## TASK BRIEF
Word for word, restate the line containing "Figure 5. Example" and all the lines that come after it in the entries below. Include nothing from before it.

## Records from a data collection
== Segment start ==

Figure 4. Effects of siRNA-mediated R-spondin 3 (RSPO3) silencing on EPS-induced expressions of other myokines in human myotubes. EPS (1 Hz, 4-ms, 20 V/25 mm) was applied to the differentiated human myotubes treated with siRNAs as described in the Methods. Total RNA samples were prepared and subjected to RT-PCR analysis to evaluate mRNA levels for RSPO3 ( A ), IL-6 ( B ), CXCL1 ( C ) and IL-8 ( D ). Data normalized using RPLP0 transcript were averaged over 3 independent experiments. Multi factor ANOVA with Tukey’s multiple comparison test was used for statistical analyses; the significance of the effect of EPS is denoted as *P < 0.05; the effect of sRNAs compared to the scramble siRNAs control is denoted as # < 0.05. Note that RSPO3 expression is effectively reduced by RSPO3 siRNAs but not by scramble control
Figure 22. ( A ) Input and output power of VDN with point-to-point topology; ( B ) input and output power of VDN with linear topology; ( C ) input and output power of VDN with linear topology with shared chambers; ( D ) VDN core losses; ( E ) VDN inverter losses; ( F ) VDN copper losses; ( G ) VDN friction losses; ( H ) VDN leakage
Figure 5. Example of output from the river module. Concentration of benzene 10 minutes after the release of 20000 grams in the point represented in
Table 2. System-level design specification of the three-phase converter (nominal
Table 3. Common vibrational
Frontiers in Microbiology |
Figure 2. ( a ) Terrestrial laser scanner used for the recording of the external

== Segment end ==

## RESULT FOR THIS EXERCISE
Figure 5. Example of output from the river module. Concentration of benzene 10 minutes after the release of 20000 grams in the point represented in
Table 2. System-level design specification of the three-phase converter (nominal
Table 3. Common vibrational
Frontiers in Microbiology |
Figure 2. ( a ) Terrestrial laser scanner used for the recording of the external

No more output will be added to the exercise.